Few issues arouse such strong passions as immigration, where concrete economic and social challenges overlap with the fundamental concept of national identity. It is thus not surprising that Europe is having difficulty in coming to grips with the current refugee crisis.
Until now EU countries were operating under the so-called Dublin system, through which frontier countries have to bear all the responsibility of dealing with asylum seekers (registering them, providing support, and processing asylum applications). This system is not tenable when hundreds of thousands of arrivals overwhelm the capacity of EU frontier states like Greece and Italy.
The EU must move toward a fairer sharing of the responsibility. The new approach asks that asylum seekers be distributed across different member countries according to economic, demographic, and structural capacities to integrate the migrants, while taking into account, to the extent possible, their private and family links with specific member states.
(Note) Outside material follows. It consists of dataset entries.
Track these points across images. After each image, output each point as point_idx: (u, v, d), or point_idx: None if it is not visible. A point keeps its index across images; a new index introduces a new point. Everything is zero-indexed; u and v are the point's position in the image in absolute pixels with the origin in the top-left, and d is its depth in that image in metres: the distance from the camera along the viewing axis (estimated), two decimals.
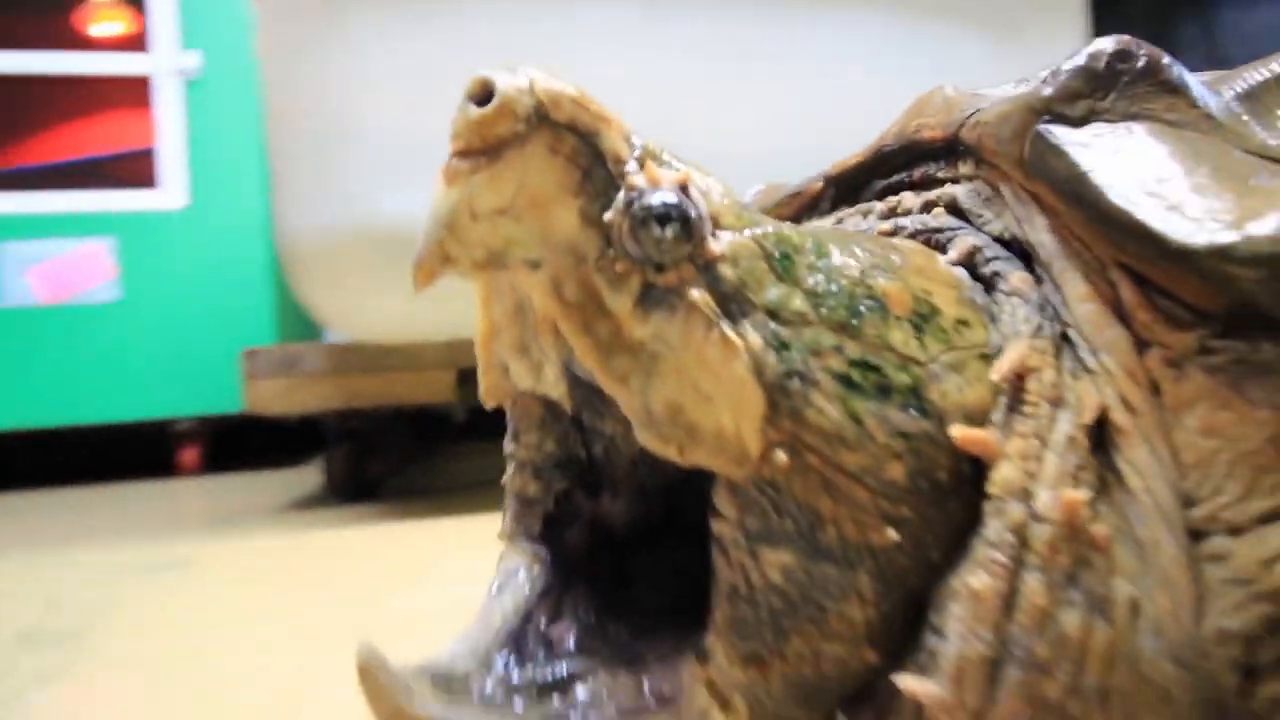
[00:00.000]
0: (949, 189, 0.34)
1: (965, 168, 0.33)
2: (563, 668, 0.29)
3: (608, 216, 0.26)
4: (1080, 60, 0.28)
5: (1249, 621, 0.22)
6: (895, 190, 0.38)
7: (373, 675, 0.27)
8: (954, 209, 0.34)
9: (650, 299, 0.26)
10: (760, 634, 0.26)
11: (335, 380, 1.18)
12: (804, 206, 0.44)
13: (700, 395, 0.26)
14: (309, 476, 1.64)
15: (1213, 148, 0.26)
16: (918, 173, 0.37)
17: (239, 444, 1.99)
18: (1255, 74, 0.31)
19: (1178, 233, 0.23)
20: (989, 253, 0.31)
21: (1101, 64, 0.28)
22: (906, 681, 0.24)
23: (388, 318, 1.03)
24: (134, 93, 2.16)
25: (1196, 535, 0.23)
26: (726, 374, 0.26)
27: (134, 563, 0.85)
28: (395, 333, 1.04)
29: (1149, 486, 0.24)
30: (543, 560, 0.33)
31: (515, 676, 0.29)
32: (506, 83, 0.26)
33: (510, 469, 0.34)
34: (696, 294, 0.26)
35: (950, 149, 0.34)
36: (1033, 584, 0.24)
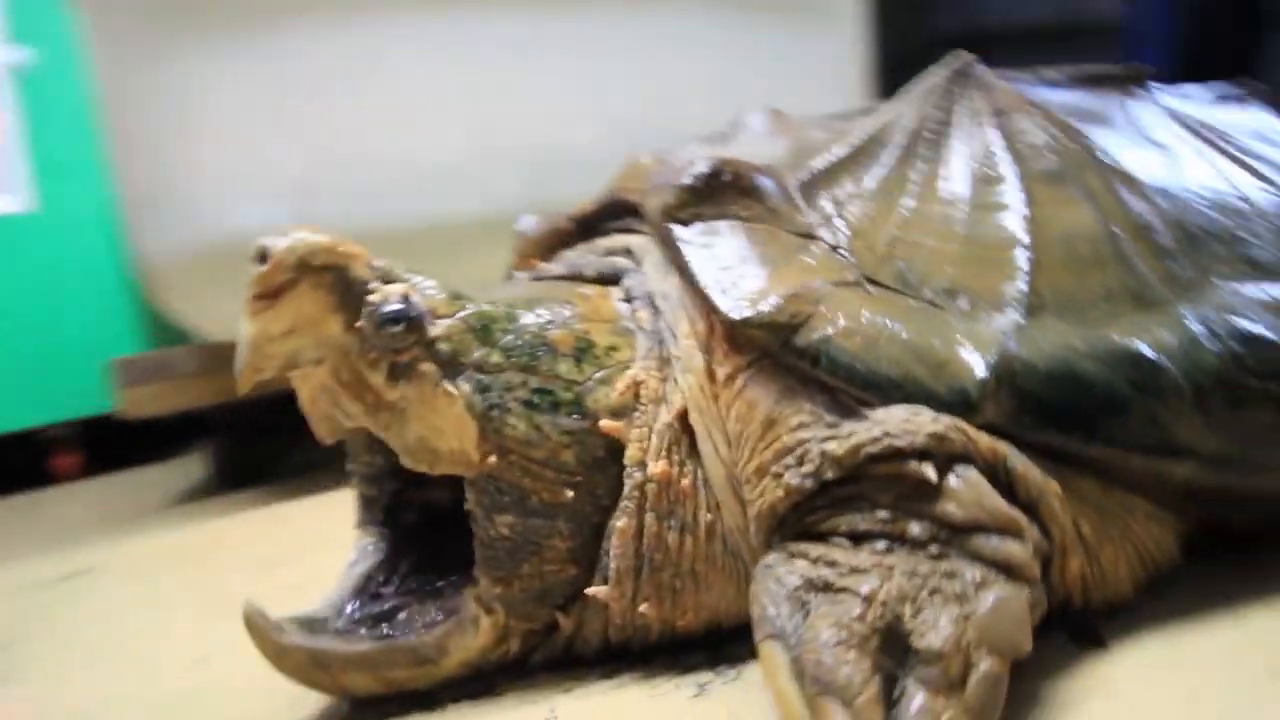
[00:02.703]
0: (636, 239, 0.49)
1: (648, 226, 0.48)
2: (388, 605, 0.44)
3: (358, 323, 0.39)
4: (686, 180, 0.43)
5: (755, 527, 0.39)
6: (619, 230, 0.52)
7: (255, 623, 0.41)
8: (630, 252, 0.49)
9: (396, 372, 0.40)
10: (502, 564, 0.41)
11: (210, 380, 1.27)
12: (562, 238, 0.58)
13: (436, 430, 0.40)
14: (193, 467, 1.71)
15: (767, 235, 0.42)
16: (631, 223, 0.51)
17: (116, 444, 2.02)
18: (833, 149, 0.46)
19: (728, 307, 0.38)
20: (634, 294, 0.45)
21: (701, 183, 0.43)
22: (592, 590, 0.40)
23: None
24: None
25: (737, 482, 0.40)
26: (450, 414, 0.40)
27: (41, 575, 0.93)
28: None
29: (708, 457, 0.40)
30: (385, 537, 0.47)
31: (354, 616, 0.44)
32: (276, 246, 0.38)
33: (354, 480, 0.48)
34: (424, 366, 0.40)
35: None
36: (650, 519, 0.40)
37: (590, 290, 0.47)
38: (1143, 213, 0.42)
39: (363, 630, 0.43)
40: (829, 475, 0.35)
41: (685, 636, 0.42)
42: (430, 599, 0.44)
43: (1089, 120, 0.48)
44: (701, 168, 0.43)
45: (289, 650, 0.41)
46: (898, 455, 0.34)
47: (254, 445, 1.39)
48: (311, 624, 0.43)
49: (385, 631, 0.42)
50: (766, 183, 0.43)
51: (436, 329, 0.41)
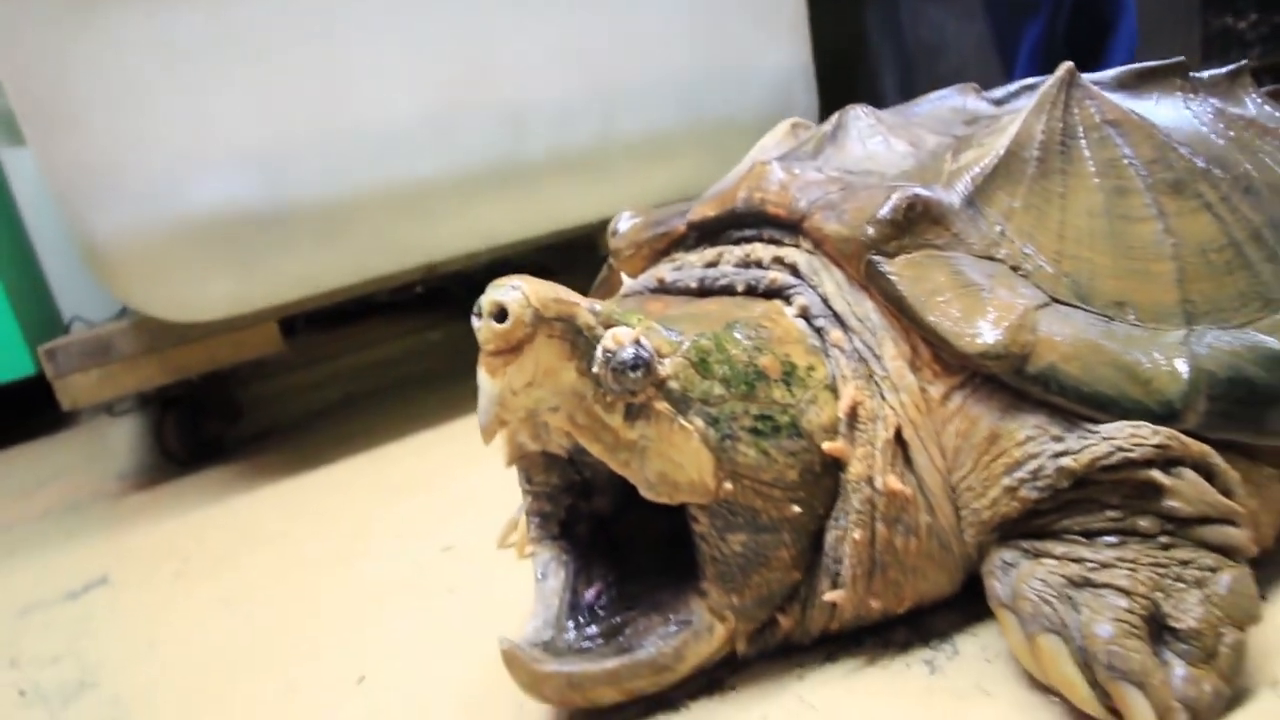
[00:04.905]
0: (792, 254, 0.51)
1: (805, 244, 0.50)
2: (614, 619, 0.47)
3: (594, 370, 0.41)
4: (886, 212, 0.45)
5: (976, 530, 0.44)
6: (748, 239, 0.54)
7: (514, 655, 0.43)
8: (793, 269, 0.51)
9: (632, 413, 0.42)
10: (734, 577, 0.44)
11: (154, 358, 1.18)
12: (673, 243, 0.59)
13: (675, 464, 0.42)
14: (114, 438, 1.59)
15: (961, 262, 0.45)
16: (766, 234, 0.53)
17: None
18: (980, 163, 0.49)
19: (962, 342, 0.42)
20: (815, 311, 0.49)
21: (900, 215, 0.45)
22: (830, 595, 0.45)
23: (217, 298, 1.06)
24: None
25: (954, 490, 0.45)
26: (688, 448, 0.42)
27: (47, 592, 0.86)
28: (229, 308, 1.07)
29: (924, 468, 0.44)
30: (566, 550, 0.49)
31: (586, 632, 0.46)
32: (512, 300, 0.39)
33: (527, 499, 0.50)
34: (659, 405, 0.42)
35: (791, 225, 0.51)
36: (881, 528, 0.44)
37: (761, 307, 0.49)
38: (1251, 218, 0.49)
39: (597, 646, 0.45)
40: (1063, 485, 0.40)
41: (894, 618, 0.47)
42: (653, 610, 0.47)
43: (1172, 125, 0.54)
44: (898, 201, 0.46)
45: (548, 677, 0.43)
46: (1129, 465, 0.39)
47: (207, 418, 1.32)
48: (547, 648, 0.45)
49: (623, 644, 0.45)
50: (952, 209, 0.46)
51: (665, 368, 0.43)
Recent decisions go in this direction. At the Extraordinary Justice and Home Affairs Council Meeting of September 22, 2015, European heads of state decided to relocate 120,000 refugees from Greece and Italy). Legally speaking, this new approach to relocation introduces only a temporary derogation from the Dublin asylum system. It foresees a mandatory distribution model among EU member states according to new distribution criteria, including the size of the population, the gross domestic product, the average number of past asylum applications, and unemployment rates.